UNCLEAN

“Wash yourselves clean! Put away your misdeeds from before my eyes; cease doing evil; learn to do good. Make justice your aim: redress the wronged, hear the orphan's plea, defend the widow.” - Isaiah 1:16-17

Covid-19, chicken pox, whooping cough, measles, and the most dreaded of all- LICE. Anyone who has worked in a school or sent their own children off to school knows about the dreaded health office notifications that get sent home when a communicable disease is spreading throughout the classroom. Every scratch or bug bite could be signs of an infestation, every cough and sniffle a hint that the worst is yet to come. A friend recently recounted what he termed “a trip of a lifetime” that was derailed by a daycare outbreak hand, foot, and mouth disease, a painful viral rash with no cure that just runs its lengthy course.

This is not to mention ants, bed bugs, earwigs, mosquitos, and termites that invade our houses and sense of control. Like everyone else, our household has faced its share of gross, inconvenient, and annoying infestations.
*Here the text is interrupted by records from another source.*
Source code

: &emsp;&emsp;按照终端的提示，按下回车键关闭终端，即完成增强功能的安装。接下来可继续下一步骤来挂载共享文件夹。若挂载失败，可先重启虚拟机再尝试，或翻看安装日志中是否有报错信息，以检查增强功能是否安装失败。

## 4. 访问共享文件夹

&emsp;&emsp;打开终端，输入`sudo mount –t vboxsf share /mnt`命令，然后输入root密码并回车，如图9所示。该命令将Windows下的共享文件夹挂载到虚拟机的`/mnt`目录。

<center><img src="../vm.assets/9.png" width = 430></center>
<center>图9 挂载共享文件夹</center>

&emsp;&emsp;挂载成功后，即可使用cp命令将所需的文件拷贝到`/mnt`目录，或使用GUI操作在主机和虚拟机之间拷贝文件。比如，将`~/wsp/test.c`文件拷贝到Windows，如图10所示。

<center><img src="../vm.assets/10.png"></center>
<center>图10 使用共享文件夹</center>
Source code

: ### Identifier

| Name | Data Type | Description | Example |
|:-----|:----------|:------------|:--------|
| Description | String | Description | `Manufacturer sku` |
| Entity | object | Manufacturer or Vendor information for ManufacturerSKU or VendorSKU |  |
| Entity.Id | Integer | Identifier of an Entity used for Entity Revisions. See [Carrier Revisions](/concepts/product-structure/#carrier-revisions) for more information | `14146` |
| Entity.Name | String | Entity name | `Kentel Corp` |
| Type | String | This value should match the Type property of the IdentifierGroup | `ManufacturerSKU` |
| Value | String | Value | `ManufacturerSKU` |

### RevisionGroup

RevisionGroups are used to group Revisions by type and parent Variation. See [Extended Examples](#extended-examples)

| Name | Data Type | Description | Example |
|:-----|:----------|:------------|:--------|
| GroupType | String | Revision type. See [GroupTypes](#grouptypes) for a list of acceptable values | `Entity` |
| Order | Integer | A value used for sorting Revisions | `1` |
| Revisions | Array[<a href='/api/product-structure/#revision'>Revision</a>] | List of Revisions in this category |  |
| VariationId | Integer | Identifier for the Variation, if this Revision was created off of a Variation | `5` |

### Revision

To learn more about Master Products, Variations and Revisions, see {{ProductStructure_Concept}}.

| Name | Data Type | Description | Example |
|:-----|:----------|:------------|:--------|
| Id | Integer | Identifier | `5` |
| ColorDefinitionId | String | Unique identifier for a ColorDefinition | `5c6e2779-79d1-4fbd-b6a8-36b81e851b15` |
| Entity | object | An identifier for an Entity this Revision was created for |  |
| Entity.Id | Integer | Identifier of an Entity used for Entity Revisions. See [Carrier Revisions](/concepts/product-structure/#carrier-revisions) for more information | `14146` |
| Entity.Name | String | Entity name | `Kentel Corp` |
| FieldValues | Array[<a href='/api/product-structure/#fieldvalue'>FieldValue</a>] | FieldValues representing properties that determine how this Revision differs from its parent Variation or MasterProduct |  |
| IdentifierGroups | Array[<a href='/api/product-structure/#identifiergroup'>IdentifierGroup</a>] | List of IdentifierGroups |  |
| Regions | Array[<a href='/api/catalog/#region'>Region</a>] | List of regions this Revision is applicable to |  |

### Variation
Is your skin crawling just thinking about these ailments? No amount of Clorox and Lysol completely takes away this feeling of “unclean”. As much as I fear these health notices, the ailments that spread rapidly in schools are often among the most benign, once you get past the “ick factor.” Cancers, autoimmune diseases, and other more serious afflictions take hold in silence, infecting their host until some symptom triggers awareness.

The cleansing in today’s readings is more spiritual than physical. Does my skin crawl just reading of the misdeeds and evils in the world? Do I close my ears to the orphans plea and the cries of the widow? The suffering and pain in the people around me should trigger the same visceral response as hearing about bed bugs, lice, and measles outbreaks. Throughout the Lenten season, the readings encourage us to “cleanse” our minds, bodies, and souls through fasting, almsgiving, and prayer. In order to more fully walk the road to Calvary with Jesus, I need to be more honest with myself and my own ambivalence about the root causes of my own struggles, as well as the needs of others.

One of my clearest memories as an altar server was washing the hands of the celebrant and hearing him pray quietly, “Wash me O Lord from my iniquity and cleanse me from my sin.” It struck me how prayerfully and seriously he took these moments during the Eucharistic Prayer. As I prepare for Communion, have I also invited God to wash me of my sins and whatever prevents me fully receiving Him in the Eucharist?

Wash me, Lord. Wash away the fears, wash away the icky-ness, wash away the doubt. Cleanse my mind, my heart, and my spirit.